The ten-question vendor checklist
Pulling all of the above into a sequence you can use during any vendor evaluation. AgentMind's answer to each is in italics - we publish them here so you can hold us to them.
- Where is the production database storing my client data? AgentMind: Toronto, Canada.
- Is data encrypted at the column level for sensitive fields, or only at the disk level? AgentMind: column-level encryption on conversations, offer terms, status certs, interaction bodies.
- If your service handles voice notes, is the audio persisted after transcription? AgentMind: no. Audio is read, transcribed, and discarded.
- Is row-level security enforced at the database, or only at the application? AgentMind: at the database.
- Is multi-factor authentication required (not optional) for admin accounts? AgentMind: required, with TOTP. SMS not supported.
- Do you maintain audit logs of admin actions, and how long are they retained? AgentMind: yes, indefinitely on a separate channel.
- What is your data retention policy for inactive accounts? AgentMind: published; not "we keep everything forever."
- Can clients request deletion of their data, and how long does it take? AgentMind: yes, processed within seven business days.
- Do you have a designated privacy officer and a breach response plan? AgentMind: yes, named.
- Have you completed a Canadian privacy impact assessment? AgentMind: yes.
A vendor who answers these questions confidently has thought about Canadian compliance. A vendor who hedges or redirects to marketing language has not. The latter is an instructive signal regardless of how good the product is.

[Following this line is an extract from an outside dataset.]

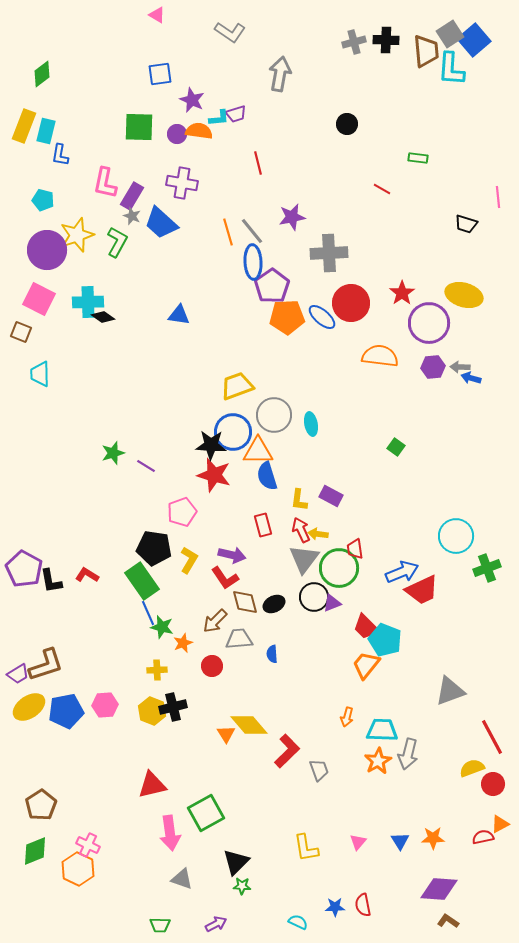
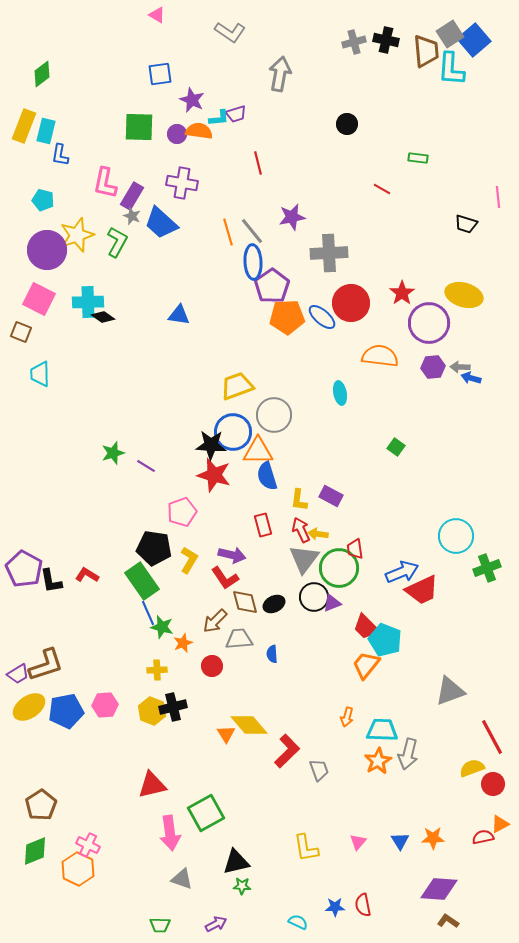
black cross at (386, 40): rotated 10 degrees clockwise
cyan ellipse at (311, 424): moved 29 px right, 31 px up
black triangle at (236, 862): rotated 32 degrees clockwise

Your own obligations do not transfer
Even when AgentMind is fully PIPEDA-compliant, you still have personal obligations under the law. AgentMind is a necessary condition, not a sufficient one. You also need to:
Get meaningful consent at intake. A short, plain-language sentence on the buyer-representation agreement covers most cases. "We will use the contact information you provide to send you matching listings and follow up about your home search. We do not sell or share your information."
Designate a privacy officer. For solo realtors, that is you. For brokerages, it is usually the broker of record. The role exists to receive complaints and respond to access requests. The Office of the Privacy Commissioner of Canada publishes a compliance guide aimed at small businesses that walks through the role's responsibilities.
Have a breach response plan. A one-page memo that says "if our laptop is stolen, here are the four steps we take in the first 24 hours." Under PIPEDA's mandatory breach-reporting rules, you must notify affected individuals and the Privacy Commissioner of any breach creating a real risk of significant harm.
Honour deletion requests. When a client asks to be removed, remove them. AgentMind makes this a single button click.
Combine those four pieces with AgentMind's vendor-side compliance, and you have a PIPEDA posture that holds up to scrutiny.